I think this question may have come up before but I have not been able to locate a clear or clean answer which properly addresses the situation. Given the likelihood for how common this operation must be I can't help but feel that there must be a good way to do this without layers of complexity.
Scenario:
I have a storage account container into which an application is sending data files at varying rates. If the application is experiencing demand it may push a data file into that container once a minute. If the application is not in demand the data files may be written one every couple of minutes. In either extreme for the scenario the metadata for the file is the source of truth: the latest file, the one I need to process, has the most up to date last modified time in the meta data.
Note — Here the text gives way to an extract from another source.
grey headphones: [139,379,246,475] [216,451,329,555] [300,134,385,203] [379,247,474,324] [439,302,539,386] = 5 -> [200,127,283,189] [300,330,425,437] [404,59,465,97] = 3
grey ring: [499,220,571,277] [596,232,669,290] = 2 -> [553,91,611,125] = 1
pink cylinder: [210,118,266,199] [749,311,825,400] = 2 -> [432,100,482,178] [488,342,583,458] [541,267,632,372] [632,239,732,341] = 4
The patterns I see for 'getting' the latest file all require you to get the metadata.childitems of the container, then link that to a foreach which then gets the metadata for each file in turn, this time you can get at the last modified property. It is also possible to filter that with the filter by last modified 'Start time' and 'End time'.
This pattern does not seem to work for me because if the application is busy and I am using that filter to return files from E.g. the last two minutes I may well get back two or even three files. I need to use the last couple of minutes as a window because if the application has not been busy then I need that window to catch the last single file (which might have been two minutes ago).
I thought that the filter activity, would have provided a 'sort' function to allow me to at least sort the files that I get back (from the two minute window) then select or filter-in the latest one, but that does not seem to be possible.
Fundamentally, all I am looking for is a solid pattern for getting the single newest file in that container - surely that is a common use case?
At the moment, I am thinking it may be necessary for the pipeline to call a function app which does the work of locating the file I need, then renaming it. That way all Datafactory would need is a dataset pointing to that filename - but I can't help but feel accomplishing something this simple should be do-able in Datafactory itself without having to make a function app (just for that).
I would be very grateful for any suggestions on how this can be accomplished.